U.S. Rep. Peter DeFazio doesn’t like what he hears about the possibility of cell phones being legalized on airline flights.
He’s sponsoring the Halting Airplane Noise to Give Us Peace Act — or HANG UP — which would prohibit the FCC from allowing mobile phone use in the skies.
DeFazio, D-Oregon, is no buttinski — he’s a member of the House Committee on Transportation and Infrastructure.

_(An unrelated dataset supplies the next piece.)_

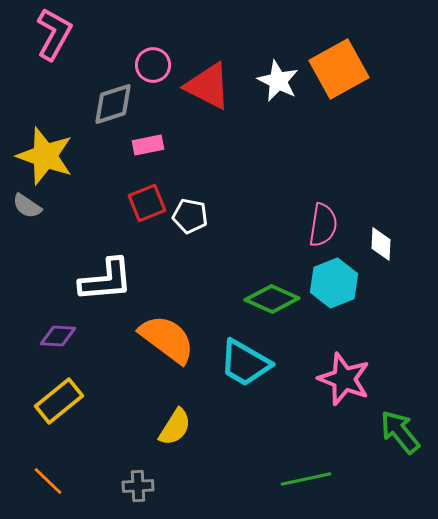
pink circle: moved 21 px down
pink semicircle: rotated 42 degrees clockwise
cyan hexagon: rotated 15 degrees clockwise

“After arriving hours early at the airport and often after waiting for a delayed, or even canceled, flight, what could make air travel worse?” he asks rhetorically in an opinion piece on cell phones on airplanes, in U.S. News & World Report. “How about being stuck next to a person droning on about his latest breakup or medical procedure for the length of your flight?”
DeFazio continues: “It is bad enough when the person sitting next to you on an overnight flight leaves the light on. Now imagine trying to sleep while he yaks on the phone. And on a plane, unlike on a bus or a train, a passenger cannot get up and move to get away from a person’s cellphone conversation. ”
His legislation recently passed the House of Representatives as part of the Federal Aviation Administration Reauthorization Act of 2009. Support comes from the National Business Travel Association, the International Airline Passengers Association and the Association of Flight Attendants/Communications Workers of America.
For a rebuttal, arguing in favor of cell phones on planes, check out “If Europe Can Handle In-Flight Cellphone Use, So Can America.” Here’s a sample:
The proposed ban is based upon the incorrect assumption that everyone else on the planet is just more polite than we are and that American flight crews cannot maintain cabin decorum as their foreign counterparts have done and continue to do every day. … America is ready to join the rest of the world when it comes to in-flight communication connectivity.